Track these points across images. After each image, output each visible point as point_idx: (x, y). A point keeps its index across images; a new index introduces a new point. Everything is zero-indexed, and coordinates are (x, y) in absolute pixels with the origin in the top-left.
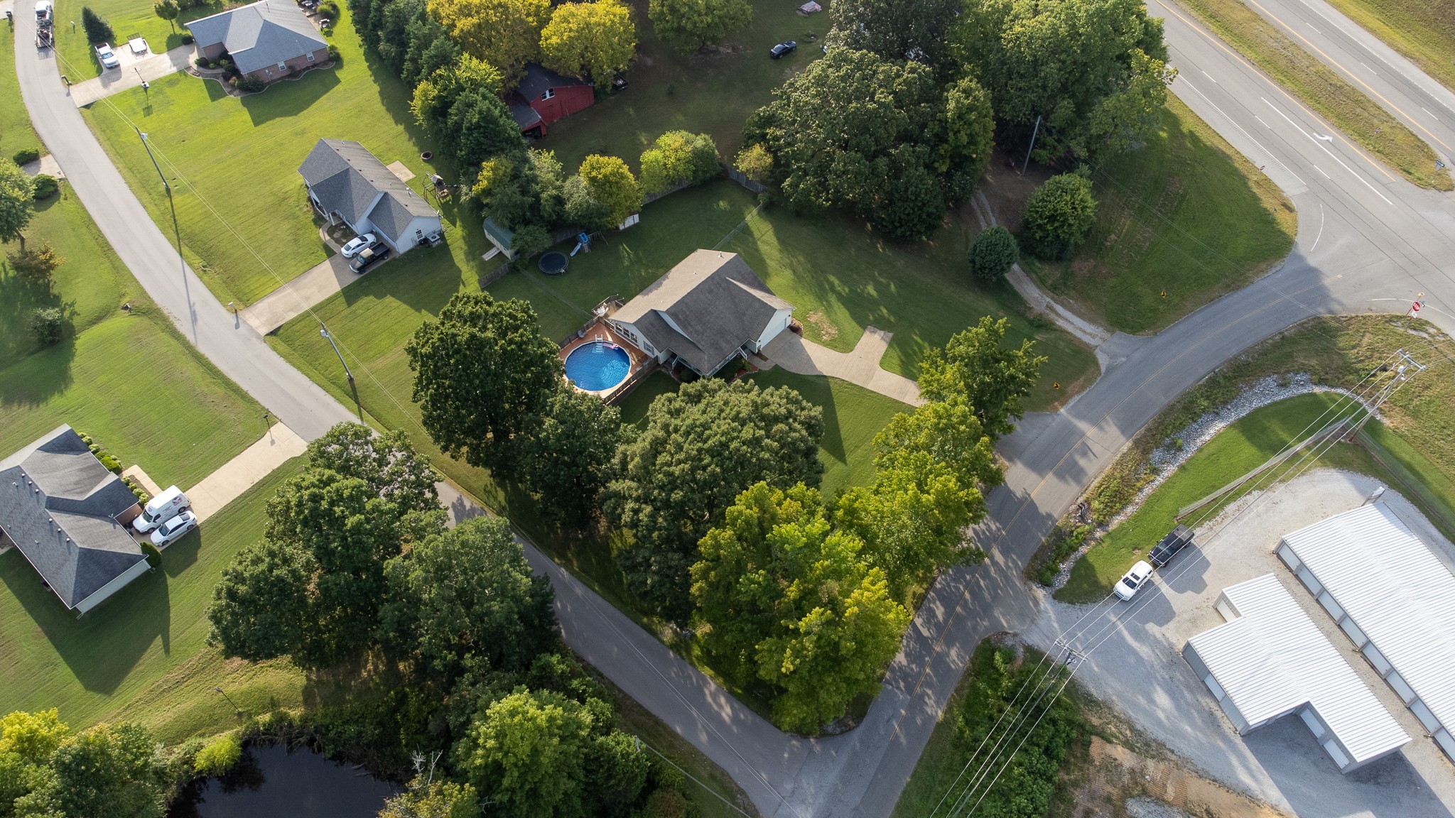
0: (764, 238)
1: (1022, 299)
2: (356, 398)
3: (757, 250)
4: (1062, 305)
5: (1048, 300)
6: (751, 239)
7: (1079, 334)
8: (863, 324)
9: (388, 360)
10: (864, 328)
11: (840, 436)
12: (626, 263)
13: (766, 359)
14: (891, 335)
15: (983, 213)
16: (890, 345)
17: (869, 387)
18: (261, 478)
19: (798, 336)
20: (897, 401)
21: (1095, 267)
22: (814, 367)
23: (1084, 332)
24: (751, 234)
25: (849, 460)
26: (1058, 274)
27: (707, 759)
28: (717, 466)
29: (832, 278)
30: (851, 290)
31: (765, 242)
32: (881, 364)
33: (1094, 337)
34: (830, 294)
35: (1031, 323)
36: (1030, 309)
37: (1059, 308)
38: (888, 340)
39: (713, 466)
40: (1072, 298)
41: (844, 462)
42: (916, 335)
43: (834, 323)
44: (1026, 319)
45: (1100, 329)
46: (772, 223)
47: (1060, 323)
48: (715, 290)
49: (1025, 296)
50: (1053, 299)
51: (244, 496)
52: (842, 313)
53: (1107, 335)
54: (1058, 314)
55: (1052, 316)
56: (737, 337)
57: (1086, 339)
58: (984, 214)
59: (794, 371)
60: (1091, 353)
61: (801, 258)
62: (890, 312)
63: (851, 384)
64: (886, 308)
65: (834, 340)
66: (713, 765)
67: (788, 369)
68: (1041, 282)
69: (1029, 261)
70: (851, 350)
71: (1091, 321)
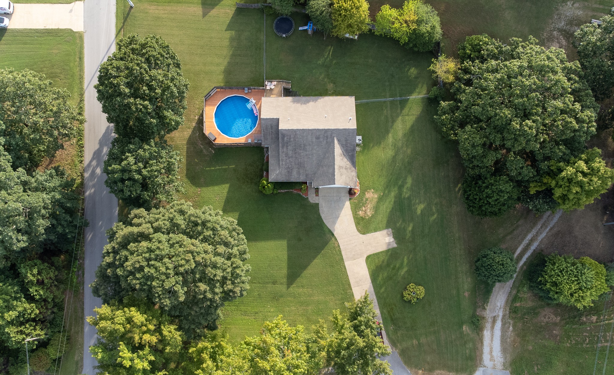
0: (407, 118)
1: (488, 298)
2: (125, 19)
3: (393, 121)
4: (503, 325)
5: (501, 314)
6: (399, 111)
7: (486, 350)
8: (390, 224)
9: (157, 11)
10: (387, 227)
11: (301, 273)
12: (320, 62)
13: (317, 195)
14: (395, 245)
15: (544, 224)
16: (388, 251)
17: (347, 264)
18: (50, 28)
19: (348, 198)
20: (349, 285)
21: (555, 324)
22: (334, 223)
23: (491, 352)
24: (402, 108)
25: (291, 289)
26: (530, 304)
27: (82, 354)
28: (140, 284)
29: (409, 181)
30: (409, 198)
31: (403, 121)
32: (368, 258)
33: (492, 359)
34: (396, 189)
35: (474, 316)
36: (484, 309)
37: (499, 324)
38: (390, 247)
39: (138, 282)
40: (514, 326)
41: (288, 287)
42: (408, 258)
43: (376, 209)
44: (475, 311)
45: (502, 360)
46: (423, 111)
47: (487, 334)
48: (321, 140)
49: (492, 298)
50: (504, 316)
51: (37, 31)
52: (387, 206)
53: (499, 366)
54: (493, 327)
55: (488, 325)
56: (307, 175)
57: (486, 357)
58: (544, 226)
59: (323, 216)
60: (477, 367)
61: (409, 151)
62: (413, 231)
63: (340, 251)
64: (413, 227)
65: (363, 219)
66: (82, 359)
67: (321, 211)
68: (513, 299)
69: (524, 282)
70: (364, 234)
71: (504, 350)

════════════════════

**About this exercise**
Using the records above, write out exactly the lines between the one holding "36: (1030, 309)" and the one holding "55: (1052, 316)", inclusive; leave everything else out.

**Answer space**
36: (1030, 309)
37: (1059, 308)
38: (888, 340)
39: (713, 466)
40: (1072, 298)
41: (844, 462)
42: (916, 335)
43: (834, 323)
44: (1026, 319)
45: (1100, 329)
46: (772, 223)
47: (1060, 323)
48: (715, 290)
49: (1025, 296)
50: (1053, 299)
51: (244, 496)
52: (842, 313)
53: (1107, 335)
54: (1058, 314)
55: (1052, 316)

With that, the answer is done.